When I read admonition like this, I automatically think, “Of course! This is excellent advice.” After all, an organization’s expenses and revenue are related to the results of their people’s work, not so much the time devoted to a specific job. I also know that ROWEs are a rarity in the professional world, despite the seeming trend toward more ‘flexible’ work arrangements. But as this book states early on, there is a significant difference between an organization with flexible scheduling and a ROWE.
…flexible schedule is an oxymoron. By definition, there’s nothing flexible about a schedule.
A ROWE gives each and every person complete control over their time, and not just some of it—all of it.
Managers might be hesitant to even entertain completely handing over control of employees’ time, and with good reason. Managing a ROWE is quite different from managing employee time and trying to figure out whether or not any or all of that time was well-spent or crucial to the organization’s what. But as Thompson and Ressler underscore in chapter 2, “Motivate Me”, there is intrinsic motivation for employees who are free to work when and how they prefer, and this is motivation that is otherwise hard-earned (or never earned) through more ‘traditional’ management means, whether it’s higher salary or other time-intensive activities that neither managers nor their staff enjoy.

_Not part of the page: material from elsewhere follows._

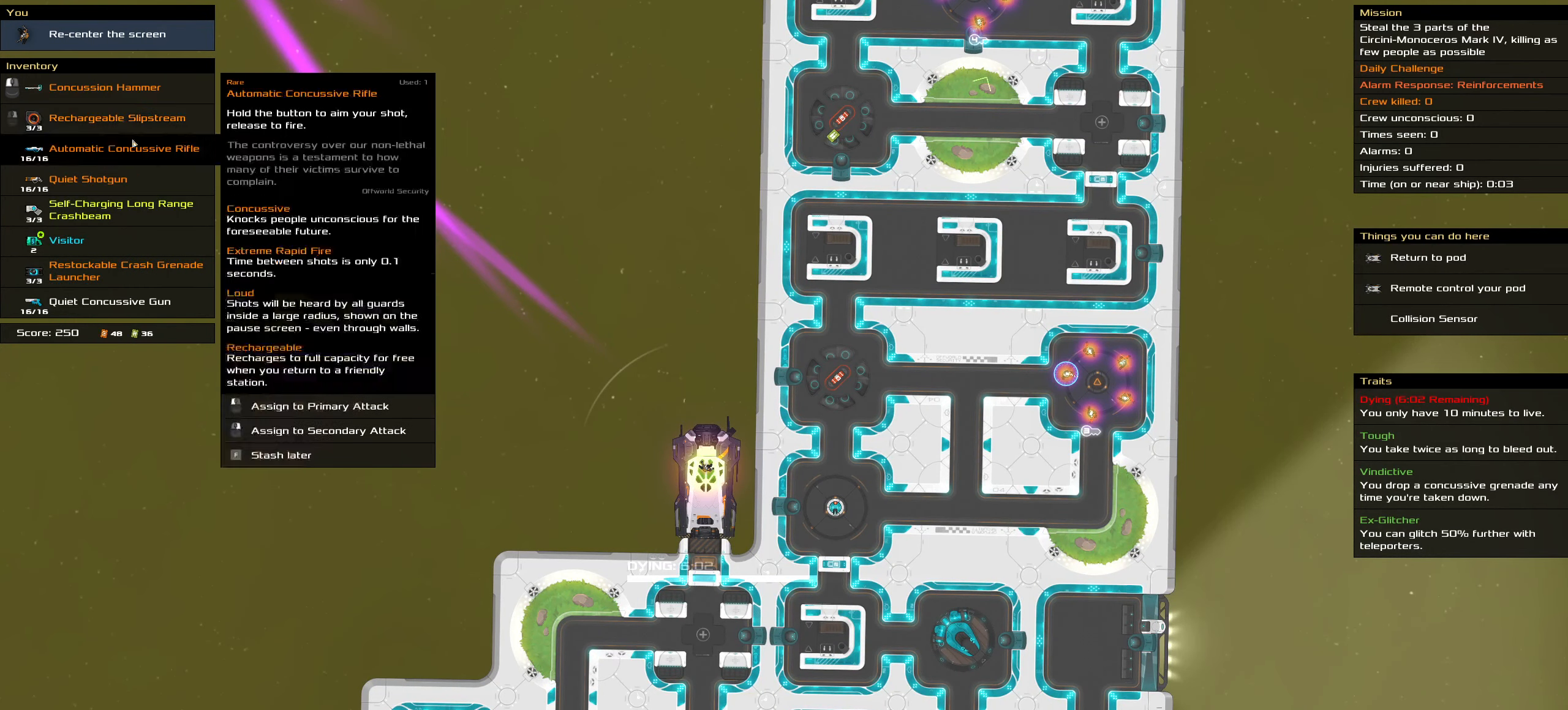
{"keys": [], "mouse": [], "events": []}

From a management perspective, the ROWE concept reduces to one essential idea (even more essential than results): respect. Transforming your workplace to a ROWE will present an injection of respect between employees and their managers, and also between all staff and the work they’re accomplishing. A common response to ideas like ROWE would be, “Well that’s nice, but in the real world, we can’t all just show up whenever we please.” Though apathetic, there is some truth to this response. Maybe you’re a middle-manager who’d love to transform your workplace into a ROWE, but your manager (and her manager) won’t consider it. Early in the book, the authors say, “You’re either a ROWE, or you’re not. Period.” Perhaps, but if you’re aspiring toward bringing more respect to your relationships with your staff, Why Managing Sucks might still be your answer, regardless of whether or not you can go all-out ROWE. Whatever you call your new management program, you’re going to learn some important things about how to motivate your employees and how to shift focus from time spent to results.